Astronomers have known for two decades that the expansion of the universe is accelerating, but the physics of this expansion remains a mystery. Now, a team of researchers at the University of Hawaiʻi at Mānoa have made a novel prediction—the dark energy responsible for this accelerating growth comes from a vast sea of compact objects spread throughout the voids between galaxies. This conclusion is part of a new study published in The Astrophysical Journal.
In the mid-1960s, physicists first suggested that stellar collapse should not form true black holes, but should instead form Generic Objects of Dark Energy (GEODEs). Unlike black holes, GEODEs do not ‘break’ Einstein’s equations with singularities. Instead, a spinning layer surrounds a core of dark energy. Viewed from the outside, GEODEs and black holes appear mostly the same, even when the “sounds” of their collisions are measured by gravitational wave observatories.
Because GEODEs mimic black holes, it was assumed they moved through space the same way as black holes. “This becomes a problem if you want to explain the accelerating expansion of the universe,” said UH Mānoa Department of Physics and Astronomy research fellow Kevin Croker, lead author of the study. “Even though we proved last year that GEODEs, in principle, could provide the necessary dark energy, you need lots of old and massive GEODEs. If they moved like black holes, staying close to visible matter, galaxies like our own Milky Way would have been disrupted.”
Croker collaborated with UH Mānoa Department of Physics and Astronomy graduate student Jack Runburg, and Duncan Farrah, a faculty member at the UH Institute for Astronomy and the Physics and Astronomy department, to investigate how GEODEs move through space. The researchers found that the spinning layer around each GEODE determines how they move relative to each other. If their outer layers spin slowly, GEODEs clump more rapidly than black holes. This is because GEODEs gain mass from the growth of the universe itself. For GEODEs with layers that spin near the speed of light, however, the gain in mass becomes dominated by a different effect and the GEODEs begin to repel each other. “The dependence on spin was really quite unexpected,” said Farrah. “If confirmed by observation, it would be an entirely new class of phenomenon.”
The team solved Einstein’s equations under the assumption that many of the oldest stars, which were born when the universe was less than 2 percent of its current age, formed GEODEs when they died. As these ancient GEODEs fed on other stars and abundant interstellar gas, they began to spin very rapidly. Once spinning quickly enough, the GEODEs’ mutual repulsion caused most of them to ‘socially distance’ into regions that would eventually become the empty voids between present-day galaxies.

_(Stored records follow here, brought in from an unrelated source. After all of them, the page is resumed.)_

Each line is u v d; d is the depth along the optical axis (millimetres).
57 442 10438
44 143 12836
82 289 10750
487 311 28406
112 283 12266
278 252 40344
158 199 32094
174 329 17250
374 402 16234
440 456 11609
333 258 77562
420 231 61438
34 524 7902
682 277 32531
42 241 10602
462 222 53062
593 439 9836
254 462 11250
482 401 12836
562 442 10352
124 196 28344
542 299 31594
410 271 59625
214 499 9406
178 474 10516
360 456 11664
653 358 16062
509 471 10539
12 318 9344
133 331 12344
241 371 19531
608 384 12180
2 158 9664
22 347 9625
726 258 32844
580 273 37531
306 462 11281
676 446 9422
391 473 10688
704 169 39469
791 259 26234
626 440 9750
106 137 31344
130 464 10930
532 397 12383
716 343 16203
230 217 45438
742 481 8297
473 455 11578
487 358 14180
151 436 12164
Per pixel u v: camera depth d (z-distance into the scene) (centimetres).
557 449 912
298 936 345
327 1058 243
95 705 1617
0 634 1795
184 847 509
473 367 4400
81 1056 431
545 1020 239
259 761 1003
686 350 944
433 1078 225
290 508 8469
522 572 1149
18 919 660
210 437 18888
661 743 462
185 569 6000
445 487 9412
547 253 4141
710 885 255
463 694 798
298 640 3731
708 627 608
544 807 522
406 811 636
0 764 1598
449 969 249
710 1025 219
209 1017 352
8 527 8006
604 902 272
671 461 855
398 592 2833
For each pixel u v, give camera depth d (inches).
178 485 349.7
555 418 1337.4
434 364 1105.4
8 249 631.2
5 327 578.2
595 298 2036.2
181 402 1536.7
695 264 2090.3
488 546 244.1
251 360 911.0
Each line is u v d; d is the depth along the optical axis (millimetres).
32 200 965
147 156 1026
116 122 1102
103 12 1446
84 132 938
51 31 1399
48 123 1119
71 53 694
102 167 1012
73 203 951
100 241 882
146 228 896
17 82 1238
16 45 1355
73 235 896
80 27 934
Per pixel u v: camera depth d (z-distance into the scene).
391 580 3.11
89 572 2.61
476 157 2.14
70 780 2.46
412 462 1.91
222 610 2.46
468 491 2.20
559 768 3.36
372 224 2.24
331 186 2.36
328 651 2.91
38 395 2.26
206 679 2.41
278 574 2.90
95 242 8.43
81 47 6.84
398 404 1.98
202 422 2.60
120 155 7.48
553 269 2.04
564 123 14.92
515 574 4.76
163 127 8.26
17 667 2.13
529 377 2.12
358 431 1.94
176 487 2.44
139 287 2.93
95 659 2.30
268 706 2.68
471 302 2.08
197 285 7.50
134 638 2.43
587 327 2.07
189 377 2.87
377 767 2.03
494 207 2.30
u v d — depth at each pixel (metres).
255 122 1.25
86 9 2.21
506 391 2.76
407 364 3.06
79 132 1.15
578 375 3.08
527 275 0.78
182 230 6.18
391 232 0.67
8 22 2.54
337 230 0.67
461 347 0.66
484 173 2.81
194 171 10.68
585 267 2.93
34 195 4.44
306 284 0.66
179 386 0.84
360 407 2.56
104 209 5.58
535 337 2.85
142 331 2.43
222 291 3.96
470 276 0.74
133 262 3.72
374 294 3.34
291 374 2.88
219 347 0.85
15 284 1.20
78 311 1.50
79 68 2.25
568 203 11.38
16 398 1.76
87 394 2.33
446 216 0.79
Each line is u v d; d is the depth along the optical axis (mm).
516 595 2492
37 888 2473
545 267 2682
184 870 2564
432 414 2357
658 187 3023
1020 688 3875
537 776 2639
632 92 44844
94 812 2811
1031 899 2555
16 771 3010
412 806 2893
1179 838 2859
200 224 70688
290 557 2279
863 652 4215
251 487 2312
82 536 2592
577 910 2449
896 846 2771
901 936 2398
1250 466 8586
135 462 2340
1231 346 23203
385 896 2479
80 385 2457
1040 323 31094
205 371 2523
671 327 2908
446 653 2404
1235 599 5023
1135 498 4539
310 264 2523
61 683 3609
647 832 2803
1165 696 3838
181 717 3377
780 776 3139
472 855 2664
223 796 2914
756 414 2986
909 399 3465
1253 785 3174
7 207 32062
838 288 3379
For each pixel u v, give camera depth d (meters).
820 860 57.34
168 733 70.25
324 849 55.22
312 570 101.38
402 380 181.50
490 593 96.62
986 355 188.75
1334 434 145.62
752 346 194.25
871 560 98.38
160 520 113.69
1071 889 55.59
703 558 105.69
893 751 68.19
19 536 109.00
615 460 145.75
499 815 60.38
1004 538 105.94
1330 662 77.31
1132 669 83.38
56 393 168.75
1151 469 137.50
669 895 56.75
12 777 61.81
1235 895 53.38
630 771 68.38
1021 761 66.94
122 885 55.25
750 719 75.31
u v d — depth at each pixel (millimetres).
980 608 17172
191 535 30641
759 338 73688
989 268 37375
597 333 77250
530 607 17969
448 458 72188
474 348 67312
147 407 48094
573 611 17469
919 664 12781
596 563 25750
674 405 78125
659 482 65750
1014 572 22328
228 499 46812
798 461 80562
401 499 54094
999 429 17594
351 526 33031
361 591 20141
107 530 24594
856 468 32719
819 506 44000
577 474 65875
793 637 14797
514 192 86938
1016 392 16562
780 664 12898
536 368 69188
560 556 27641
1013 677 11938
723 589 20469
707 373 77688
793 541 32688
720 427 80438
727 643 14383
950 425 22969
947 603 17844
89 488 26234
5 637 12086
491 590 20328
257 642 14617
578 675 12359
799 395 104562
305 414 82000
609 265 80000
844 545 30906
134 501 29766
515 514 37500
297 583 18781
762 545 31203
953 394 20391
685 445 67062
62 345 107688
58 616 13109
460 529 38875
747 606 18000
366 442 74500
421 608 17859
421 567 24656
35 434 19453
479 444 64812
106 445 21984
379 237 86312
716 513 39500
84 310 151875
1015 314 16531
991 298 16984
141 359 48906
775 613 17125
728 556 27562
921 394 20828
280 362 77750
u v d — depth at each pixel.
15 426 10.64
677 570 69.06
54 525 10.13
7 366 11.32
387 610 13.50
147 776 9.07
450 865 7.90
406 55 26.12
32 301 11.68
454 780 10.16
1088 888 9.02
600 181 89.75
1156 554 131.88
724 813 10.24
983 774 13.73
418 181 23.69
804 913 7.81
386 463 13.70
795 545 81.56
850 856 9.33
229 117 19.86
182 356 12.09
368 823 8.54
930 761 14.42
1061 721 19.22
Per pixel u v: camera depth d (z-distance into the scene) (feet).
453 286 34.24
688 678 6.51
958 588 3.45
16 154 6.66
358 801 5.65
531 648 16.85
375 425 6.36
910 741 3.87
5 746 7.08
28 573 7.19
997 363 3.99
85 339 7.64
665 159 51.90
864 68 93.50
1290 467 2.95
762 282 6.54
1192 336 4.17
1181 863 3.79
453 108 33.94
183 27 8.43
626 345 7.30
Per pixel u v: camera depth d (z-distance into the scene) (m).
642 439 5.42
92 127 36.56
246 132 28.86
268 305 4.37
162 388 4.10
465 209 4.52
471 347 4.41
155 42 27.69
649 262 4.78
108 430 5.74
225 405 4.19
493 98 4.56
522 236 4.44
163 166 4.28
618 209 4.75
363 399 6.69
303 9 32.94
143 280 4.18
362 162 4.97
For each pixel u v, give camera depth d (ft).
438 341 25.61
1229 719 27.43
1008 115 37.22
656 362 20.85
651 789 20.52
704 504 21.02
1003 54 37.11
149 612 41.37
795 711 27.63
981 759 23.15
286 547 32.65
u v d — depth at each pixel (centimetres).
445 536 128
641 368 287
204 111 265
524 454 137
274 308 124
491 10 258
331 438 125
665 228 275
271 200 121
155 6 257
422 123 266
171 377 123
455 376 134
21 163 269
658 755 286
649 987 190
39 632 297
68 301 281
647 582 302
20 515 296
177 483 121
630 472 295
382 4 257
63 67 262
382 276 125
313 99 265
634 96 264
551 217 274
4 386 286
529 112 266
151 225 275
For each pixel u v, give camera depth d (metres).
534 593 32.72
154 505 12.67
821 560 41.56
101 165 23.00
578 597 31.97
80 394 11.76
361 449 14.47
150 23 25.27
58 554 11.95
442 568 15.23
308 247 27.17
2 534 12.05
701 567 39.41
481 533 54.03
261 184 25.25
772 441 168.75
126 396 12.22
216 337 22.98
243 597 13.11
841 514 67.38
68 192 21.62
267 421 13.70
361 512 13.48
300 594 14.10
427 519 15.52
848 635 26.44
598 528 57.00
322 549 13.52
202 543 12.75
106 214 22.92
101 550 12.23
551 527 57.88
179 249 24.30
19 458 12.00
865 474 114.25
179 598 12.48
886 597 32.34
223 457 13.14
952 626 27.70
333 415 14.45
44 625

This study supports the position that GEODEs can solve the dark energy problem while remaining in harmony with different observations across vast distances. GEODEs stay away from present-day galaxies, so they do not disrupt delicate star pairs counted within the Milky Way. The number of ancient GEODEs required to solve the dark energy problem is consistent with the number of ancient stars. GEODEs do not disrupt the measured distribution of galaxies in space because they separate away from luminous matter before it forms present-day galaxies. Finally, GEODEs do not directly affect the gentle ripples in the afterglow of the Big Bang, because they are born from dead stars hundreds of millions of years after the release of this cosmic background radiation.
The researchers were cautiously optimistic about their results. “It was thought that, without a direct detection of something different than a Kerr [Black Hole] signature from LIGO-Virgo [gravitational wave observatories], you’d never be able to tell that GEODEs existed,” said Farrah. Croker added, “but now that we have a clearer understanding of how Einstein’s equations link big and small, we’ve been able to make contact with data from many communities, and a coherent picture is beginning to form.”
According to Runburg, whose primary research interest is unrelated to GEODEs, “the most exciting consequence, for me, is that previously disconnected communities of researchers now have common ground. When different communities work together, the whole always becomes something greater than the sum of the parts.”